In "Schönste der Stadt" präsentiert sich James Cagney auf dem Höhepunkt seiner komödiantischen Meisterschaft. Sprühend vor Temperament, liebenswürdig und rührend zieht er das Publikum in seinen Bann. Walsh gelang eine Komödie, wie sie das Leben schreibt. Mit kleinen moralischen Zeigefingern zwar, aber witzig und virtuos inszeniert, zusätzlich angereichert mit musikalisch-beschwingenden Elementen. Hier wird so einiges auf die Schippe genommen: die Emanzipationsbestrebungen der Frau, das auf die Schönen fixierte Rollenverhalten des Mannes.
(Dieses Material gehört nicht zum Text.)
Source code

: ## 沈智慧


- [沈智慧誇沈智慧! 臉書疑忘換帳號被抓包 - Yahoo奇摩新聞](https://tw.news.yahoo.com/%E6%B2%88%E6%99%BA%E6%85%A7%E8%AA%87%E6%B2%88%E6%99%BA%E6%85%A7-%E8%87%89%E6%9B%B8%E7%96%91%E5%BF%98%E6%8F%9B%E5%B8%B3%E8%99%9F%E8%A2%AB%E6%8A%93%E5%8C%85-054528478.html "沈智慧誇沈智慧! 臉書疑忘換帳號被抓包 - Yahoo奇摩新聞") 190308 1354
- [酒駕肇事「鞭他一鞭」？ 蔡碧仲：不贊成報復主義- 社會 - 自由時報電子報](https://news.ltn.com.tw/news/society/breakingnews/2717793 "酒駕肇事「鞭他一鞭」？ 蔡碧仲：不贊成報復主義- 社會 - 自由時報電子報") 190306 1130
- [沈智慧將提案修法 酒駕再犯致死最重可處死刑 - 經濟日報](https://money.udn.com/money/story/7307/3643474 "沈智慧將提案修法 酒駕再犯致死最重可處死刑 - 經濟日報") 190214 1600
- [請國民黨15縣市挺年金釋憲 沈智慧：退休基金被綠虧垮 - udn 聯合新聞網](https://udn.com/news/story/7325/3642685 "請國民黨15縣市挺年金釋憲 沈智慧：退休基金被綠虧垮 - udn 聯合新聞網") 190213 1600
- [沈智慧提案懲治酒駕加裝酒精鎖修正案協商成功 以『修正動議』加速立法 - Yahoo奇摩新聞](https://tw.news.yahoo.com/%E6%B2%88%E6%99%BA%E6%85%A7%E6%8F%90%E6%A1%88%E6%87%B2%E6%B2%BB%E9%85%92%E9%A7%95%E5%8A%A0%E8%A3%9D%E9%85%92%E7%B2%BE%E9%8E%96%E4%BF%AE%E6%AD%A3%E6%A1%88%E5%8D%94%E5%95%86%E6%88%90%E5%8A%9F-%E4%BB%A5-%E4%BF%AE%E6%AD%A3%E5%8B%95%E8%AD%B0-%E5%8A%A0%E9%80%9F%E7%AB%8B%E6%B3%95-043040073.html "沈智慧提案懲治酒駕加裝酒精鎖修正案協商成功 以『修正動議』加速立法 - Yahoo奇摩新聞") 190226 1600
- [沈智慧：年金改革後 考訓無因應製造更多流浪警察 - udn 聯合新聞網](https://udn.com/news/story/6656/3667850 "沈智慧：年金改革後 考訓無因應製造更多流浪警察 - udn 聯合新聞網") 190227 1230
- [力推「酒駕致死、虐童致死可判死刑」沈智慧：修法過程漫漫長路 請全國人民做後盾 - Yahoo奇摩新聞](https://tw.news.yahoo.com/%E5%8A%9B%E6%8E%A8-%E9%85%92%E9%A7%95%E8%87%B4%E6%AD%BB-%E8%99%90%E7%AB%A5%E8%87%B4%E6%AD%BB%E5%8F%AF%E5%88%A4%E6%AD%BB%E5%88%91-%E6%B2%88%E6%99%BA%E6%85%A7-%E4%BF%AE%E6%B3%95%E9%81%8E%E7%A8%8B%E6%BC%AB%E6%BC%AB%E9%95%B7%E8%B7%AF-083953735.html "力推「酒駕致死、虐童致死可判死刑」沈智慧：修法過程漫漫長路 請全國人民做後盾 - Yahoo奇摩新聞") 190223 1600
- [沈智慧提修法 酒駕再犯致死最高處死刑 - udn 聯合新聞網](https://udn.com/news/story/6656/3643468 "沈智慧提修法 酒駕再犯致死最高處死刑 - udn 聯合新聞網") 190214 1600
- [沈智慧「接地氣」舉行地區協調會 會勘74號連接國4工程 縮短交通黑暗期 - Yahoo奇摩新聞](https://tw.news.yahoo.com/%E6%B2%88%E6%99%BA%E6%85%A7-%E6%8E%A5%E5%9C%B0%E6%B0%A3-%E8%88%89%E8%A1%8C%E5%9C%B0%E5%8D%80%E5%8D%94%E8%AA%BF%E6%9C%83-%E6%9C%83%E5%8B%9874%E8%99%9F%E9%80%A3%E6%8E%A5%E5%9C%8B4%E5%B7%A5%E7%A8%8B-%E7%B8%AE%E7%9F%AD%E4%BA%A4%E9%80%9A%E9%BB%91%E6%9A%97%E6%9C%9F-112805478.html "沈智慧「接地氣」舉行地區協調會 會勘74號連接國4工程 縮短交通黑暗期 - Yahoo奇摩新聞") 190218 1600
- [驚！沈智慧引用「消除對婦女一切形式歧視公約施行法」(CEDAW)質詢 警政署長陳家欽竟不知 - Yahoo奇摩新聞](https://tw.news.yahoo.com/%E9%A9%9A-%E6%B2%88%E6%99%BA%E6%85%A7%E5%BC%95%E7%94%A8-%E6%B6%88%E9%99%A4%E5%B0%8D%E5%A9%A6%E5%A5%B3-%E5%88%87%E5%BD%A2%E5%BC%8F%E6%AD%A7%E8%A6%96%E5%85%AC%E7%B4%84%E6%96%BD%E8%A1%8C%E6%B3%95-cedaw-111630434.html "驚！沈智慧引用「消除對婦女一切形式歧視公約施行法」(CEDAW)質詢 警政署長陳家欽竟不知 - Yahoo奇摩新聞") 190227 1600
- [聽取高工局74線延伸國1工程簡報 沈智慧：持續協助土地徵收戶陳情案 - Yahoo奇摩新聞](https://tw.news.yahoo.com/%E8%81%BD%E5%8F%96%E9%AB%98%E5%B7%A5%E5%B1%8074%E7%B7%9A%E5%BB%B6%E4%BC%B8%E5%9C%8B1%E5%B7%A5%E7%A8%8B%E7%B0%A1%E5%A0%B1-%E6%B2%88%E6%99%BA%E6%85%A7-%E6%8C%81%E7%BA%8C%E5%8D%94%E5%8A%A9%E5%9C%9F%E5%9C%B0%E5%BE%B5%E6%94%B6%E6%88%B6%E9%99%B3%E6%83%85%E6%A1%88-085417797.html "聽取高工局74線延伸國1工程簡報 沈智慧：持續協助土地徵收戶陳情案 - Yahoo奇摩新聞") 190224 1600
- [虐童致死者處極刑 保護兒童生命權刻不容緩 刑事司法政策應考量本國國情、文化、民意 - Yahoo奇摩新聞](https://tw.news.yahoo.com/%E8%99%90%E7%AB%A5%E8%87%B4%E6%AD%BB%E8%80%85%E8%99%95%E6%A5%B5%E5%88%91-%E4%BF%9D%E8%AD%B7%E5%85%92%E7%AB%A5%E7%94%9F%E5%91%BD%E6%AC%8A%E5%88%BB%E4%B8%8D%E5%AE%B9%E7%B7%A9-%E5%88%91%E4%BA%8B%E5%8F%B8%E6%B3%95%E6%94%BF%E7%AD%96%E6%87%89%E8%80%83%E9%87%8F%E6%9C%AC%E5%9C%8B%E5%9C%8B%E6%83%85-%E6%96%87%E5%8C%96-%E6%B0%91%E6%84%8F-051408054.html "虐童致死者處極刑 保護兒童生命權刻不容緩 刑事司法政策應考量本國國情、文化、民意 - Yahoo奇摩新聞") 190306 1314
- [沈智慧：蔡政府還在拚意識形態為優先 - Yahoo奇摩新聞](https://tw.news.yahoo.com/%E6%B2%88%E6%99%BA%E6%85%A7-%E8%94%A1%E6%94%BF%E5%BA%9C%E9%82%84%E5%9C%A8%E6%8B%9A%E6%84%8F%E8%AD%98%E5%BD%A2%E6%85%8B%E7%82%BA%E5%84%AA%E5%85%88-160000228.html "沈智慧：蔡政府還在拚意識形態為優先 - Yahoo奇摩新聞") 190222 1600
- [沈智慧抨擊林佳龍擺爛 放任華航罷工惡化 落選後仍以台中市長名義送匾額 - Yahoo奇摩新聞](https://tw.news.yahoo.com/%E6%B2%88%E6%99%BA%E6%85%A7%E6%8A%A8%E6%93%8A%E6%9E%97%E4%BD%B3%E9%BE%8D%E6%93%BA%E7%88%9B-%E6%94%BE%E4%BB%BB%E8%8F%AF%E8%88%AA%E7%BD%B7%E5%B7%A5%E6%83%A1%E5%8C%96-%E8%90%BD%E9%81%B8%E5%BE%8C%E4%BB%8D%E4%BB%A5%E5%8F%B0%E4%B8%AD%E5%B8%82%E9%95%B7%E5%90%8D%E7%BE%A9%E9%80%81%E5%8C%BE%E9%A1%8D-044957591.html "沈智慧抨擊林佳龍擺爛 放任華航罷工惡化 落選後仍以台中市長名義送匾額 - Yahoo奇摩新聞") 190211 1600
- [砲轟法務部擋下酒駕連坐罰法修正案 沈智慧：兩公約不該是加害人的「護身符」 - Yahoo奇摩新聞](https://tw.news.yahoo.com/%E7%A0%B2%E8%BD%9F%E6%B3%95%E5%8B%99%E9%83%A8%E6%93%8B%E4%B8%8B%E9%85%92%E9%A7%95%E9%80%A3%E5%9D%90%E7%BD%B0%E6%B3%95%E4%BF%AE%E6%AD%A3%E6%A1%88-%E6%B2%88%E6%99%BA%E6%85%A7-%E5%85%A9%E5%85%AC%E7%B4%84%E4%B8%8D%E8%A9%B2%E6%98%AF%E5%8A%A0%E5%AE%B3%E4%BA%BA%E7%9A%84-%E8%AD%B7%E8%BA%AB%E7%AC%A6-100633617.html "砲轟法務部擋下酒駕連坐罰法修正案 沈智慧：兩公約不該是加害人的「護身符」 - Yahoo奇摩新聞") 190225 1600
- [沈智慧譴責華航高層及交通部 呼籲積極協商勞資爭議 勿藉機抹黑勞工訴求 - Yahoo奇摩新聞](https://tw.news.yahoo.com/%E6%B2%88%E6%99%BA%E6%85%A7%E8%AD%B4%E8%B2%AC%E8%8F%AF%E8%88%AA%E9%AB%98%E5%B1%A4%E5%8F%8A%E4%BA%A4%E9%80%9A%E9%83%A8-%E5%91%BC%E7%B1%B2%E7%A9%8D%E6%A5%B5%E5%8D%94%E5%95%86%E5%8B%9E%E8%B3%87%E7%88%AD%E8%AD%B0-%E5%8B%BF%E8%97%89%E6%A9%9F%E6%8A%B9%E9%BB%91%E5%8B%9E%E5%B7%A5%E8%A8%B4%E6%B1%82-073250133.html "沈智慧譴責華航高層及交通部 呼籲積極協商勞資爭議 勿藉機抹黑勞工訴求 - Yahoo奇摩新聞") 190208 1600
Doch es ist nicht alles Gold, was glänzt - eine moderne, schwarz-weiße Filmbotschaft in den USA Anfang der 40er Jahre, unterhaltend verpackt."Schönste der Stadt" ist Walshs persönliches Lieblingswerk aus der Tonfilmzeit. "Ich mag einfach seinen Rhythmus, die Musik aus der alten Zeit, die Charaktere und die Kostüme. Der Film brachte mich in meine Kindheit zurück. Alles entwickelt sich wie ein Sommertag, von der ersten Szene aus, in der die beiden Freunde die zwei Mädchen im Park kennen lernen."